My biggest fear is not finishing, but not just because I want to finish, but because my entire family is here, and I don't want to let my pacers down. They've been training for this, they bought a bunch of stuff, and I want for them to be able to get out on the course and run. And so, like, if I drop at mile 150, which doesn't necessarily sound unreasonable, then like, Bear wouldn't get to run, my dad wouldn't get to run. I just don't want to let people down. Yeah. My niece made me this bracelet, so I'm just going to look at this. I want my nieces and nephew to remember their crazy uncle running 240 miles across the desert and not

their crazy uncle that quit the race. They'll have more fun than anyone. They probably won't remember this. Can you sleep the night before a big race, or are you too nervous? I'm so excited to go to sleep. The biggest question is, why? I've been asking myself the same question since the start, and the best answer that I've been able to come up with up to this point is, I want to see what I'm capable of, and so I just continue to push the boundary further and further and sign up for harder and longer races, because I think I kind of want to find my breaking point, and I haven't found it yet, so I keep doing it. Why do I want to find my breaking point? I don't know. And as crazy as it is, it's a lot of fun.
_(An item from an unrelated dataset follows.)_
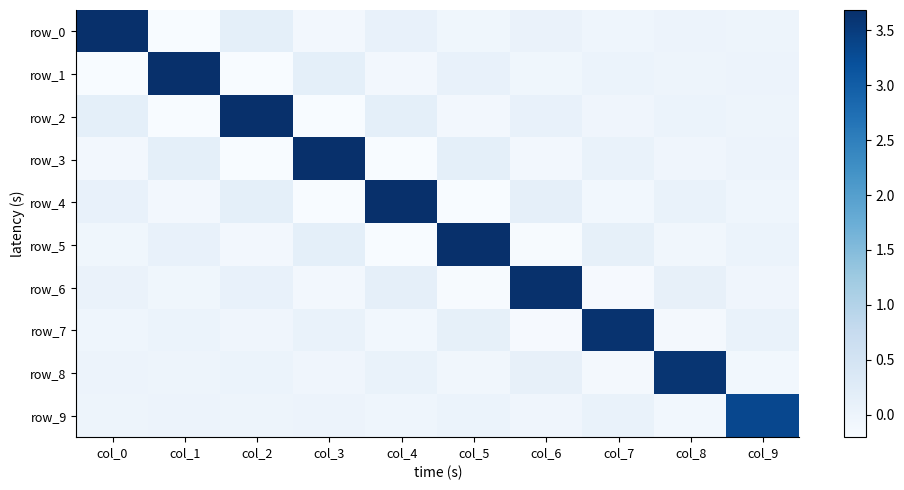

At which label does row_6 reach its peak?

col_6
It is fun. These people are fun, training is fun, prepping for it's fun, after party is really fun. I will say, after I finished the Leadville 100, I looked in the mirror, and I feel like for the first time ever in my life, I felt like I looked in the mirror and saw a different person. I've been chasing that feeling since Leadville, like none of the other races have given me that same feeling, but this is twice as far, and I feel like just a massive unlock. It gets back to the whole analogy that I've shared a bunch of times, which is like, your comfort zone, and every time you do something that's outside of your comfort zone, your comfort zone expands, and then it think just opens up a lot

more possibilities in your life, and I love the idea of living life to the fullest, and so I kind of feel like the further I can expand my comfort zone, the more I can experience. You got a new brain. 14 hours. I got to go to sleep. Yeah, me, too. We both have a big week ahead. It's hard work for her, too. All right, good night. Good night. You're leaving. We're going to sleep. Ow. I'm sorry, I'm about to pass these trucks, and I can't have a hold right now.

Ugh. I hate it when I get a hold. I'm going to close my eyes. I'm going to turn all the way over. This is making me think of the video where I was checking to see if the stove was leaking.